#### Excerpt provided
Start of Block

What gives the book a softer, sentimental side is a ‘mpango wa kando’ (clandestine lover) love story between Jake Wentworth, whom our lawyer heroine meets when he accidentally bumps into her left breast at a skating rink, a story told entirely in flashback of a furtive if fantastic love affair.

There are lots of interesting insights in the novel on nationalistic attitudes and the platitudes of patriotism, such as when Paula’s boss, Winston Peabody, dryly says: “Well, imperial powers are like one’s parents, aren’t they? The satisfaction of criticising them just never wears off.” Something AG Githu was quite capable of delivering in repartee as a law professor at the University of Nairobi.

Think of all the anti-American bashing, the whacking of Western ‘powers’, the current criticism of the Chinese and even the nostalgic knocking of the Colonialists that old men like Ngugi wa Thiongo still indulge in, and the rush we “small countries” still get from it, however un/justified it may be.

Then there are institutions like the United Nations, which Philippines President Rodrigo Duterte insulted as being run by SOBs. The UNHCR, as well as IDPs (a terminology that is now part of our national lexicon since the PEV) all make an appearance in Borderlines.

As does that patriotic, well-meaning do-gooder from the diaspora who has returned to help a desperate situation in his country.

In this case a medical doctor called George, who is way too passionate in a dangerous country like North Darrar that is run like a police state, in the same way as Eritrea (as this writer found out, first hand, from a young woman called Leah Tesfamariam).

“You know,” George tells Paula, “I gave up a position at Liverpool’s best hospital, I gave it up for my country, and you think you are coming ‘home’ … only to be treated like shit!”

George, of course, is a volunteer at an IDP camp – and, like a lot of doctors in Africa, he feels not only unappreciated but undermined by the State. That State is the one that Paula is representing, and Kenyan readers of this book who have followed our great quarrel with Somalia this past week will have a wry smile on their faces as the lawyers fly, one mid-December to go and file counter-Memorials at The Hague.

But this is not a courtroom drama in the way Louis Moreno Ocampo and Fatou Bensouda were in the ICC cases against our President, his deputy and the little man on the side, Joshua Arap Sang. It is a more technical arbitration theatre; not that it is not thoroughly enjoyable, especially if the reader appreciates the finer points of the law.

End of Block

#### Supplied material
Start of Block

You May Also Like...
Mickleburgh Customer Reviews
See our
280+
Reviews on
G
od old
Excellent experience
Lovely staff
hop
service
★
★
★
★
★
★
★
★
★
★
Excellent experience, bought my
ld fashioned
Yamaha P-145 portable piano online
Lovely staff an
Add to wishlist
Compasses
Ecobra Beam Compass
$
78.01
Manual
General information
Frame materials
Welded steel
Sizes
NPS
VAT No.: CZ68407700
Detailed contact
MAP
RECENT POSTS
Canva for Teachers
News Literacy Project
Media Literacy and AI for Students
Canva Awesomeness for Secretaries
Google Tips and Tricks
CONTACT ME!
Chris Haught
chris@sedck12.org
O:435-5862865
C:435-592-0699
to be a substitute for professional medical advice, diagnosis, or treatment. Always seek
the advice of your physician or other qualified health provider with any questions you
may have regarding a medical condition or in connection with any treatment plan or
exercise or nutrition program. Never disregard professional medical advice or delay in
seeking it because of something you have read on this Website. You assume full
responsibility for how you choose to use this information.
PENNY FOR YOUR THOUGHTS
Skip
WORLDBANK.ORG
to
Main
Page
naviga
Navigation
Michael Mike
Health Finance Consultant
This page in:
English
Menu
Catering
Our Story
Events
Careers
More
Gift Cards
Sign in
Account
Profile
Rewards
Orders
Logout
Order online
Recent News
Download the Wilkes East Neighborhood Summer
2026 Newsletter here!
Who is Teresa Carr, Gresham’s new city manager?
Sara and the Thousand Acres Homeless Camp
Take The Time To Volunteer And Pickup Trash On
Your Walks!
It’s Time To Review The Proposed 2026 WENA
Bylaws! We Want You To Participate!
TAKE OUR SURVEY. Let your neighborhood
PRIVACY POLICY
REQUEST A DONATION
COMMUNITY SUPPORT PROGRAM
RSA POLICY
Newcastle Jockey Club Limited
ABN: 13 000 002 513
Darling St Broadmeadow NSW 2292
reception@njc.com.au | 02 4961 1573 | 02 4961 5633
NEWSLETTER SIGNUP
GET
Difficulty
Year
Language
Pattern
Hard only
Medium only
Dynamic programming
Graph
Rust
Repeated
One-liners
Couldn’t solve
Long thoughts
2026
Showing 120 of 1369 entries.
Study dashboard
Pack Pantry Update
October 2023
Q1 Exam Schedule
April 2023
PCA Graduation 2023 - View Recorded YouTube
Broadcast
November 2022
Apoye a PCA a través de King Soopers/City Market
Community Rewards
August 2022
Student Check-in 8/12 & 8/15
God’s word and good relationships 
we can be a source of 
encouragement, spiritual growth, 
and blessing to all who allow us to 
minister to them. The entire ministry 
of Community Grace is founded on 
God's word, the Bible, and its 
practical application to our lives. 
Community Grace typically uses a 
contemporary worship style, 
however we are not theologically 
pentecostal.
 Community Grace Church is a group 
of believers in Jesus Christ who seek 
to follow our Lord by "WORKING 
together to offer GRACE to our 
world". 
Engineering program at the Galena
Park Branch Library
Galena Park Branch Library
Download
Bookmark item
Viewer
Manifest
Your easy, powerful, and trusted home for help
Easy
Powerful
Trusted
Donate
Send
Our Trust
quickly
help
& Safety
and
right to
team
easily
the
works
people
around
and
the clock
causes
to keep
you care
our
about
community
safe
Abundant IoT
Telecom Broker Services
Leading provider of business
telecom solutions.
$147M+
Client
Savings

End of Block

#### Tasks to carry out
1/ Print everything in the Borderlines review from "What gives the" down to "University of Nairobi.".
2/ In one to three sentences, explain why the Borderlines review expects some Kenyan readers to have a wry smile on their faces.

#### Solutions for each task
1/
What gives the book a softer, sentimental side is a ‘mpango wa kando’ (clandestine lover) love story between Jake Wentworth, whom our lawyer heroine meets when he accidentally bumps into her left breast at a skating rink, a story told entirely in flashback of a furtive if fantastic love affair.

There are lots of interesting insights in the novel on nationalistic attitudes and the platitudes of patriotism, such as when Paula’s boss, Winston Peabody, dryly says: “Well, imperial powers are like one’s parents, aren’t they? The satisfaction of criticising them just never wears off.” Something AG Githu was quite capable of delivering in repartee as a law professor at the University of Nairobi.

2/ These readers have followed Kenya's great quarrel with Somalia this past week. They will smile wryly as the lawyers in the book fly off in mid-December to file counter-Memorials at The Hague.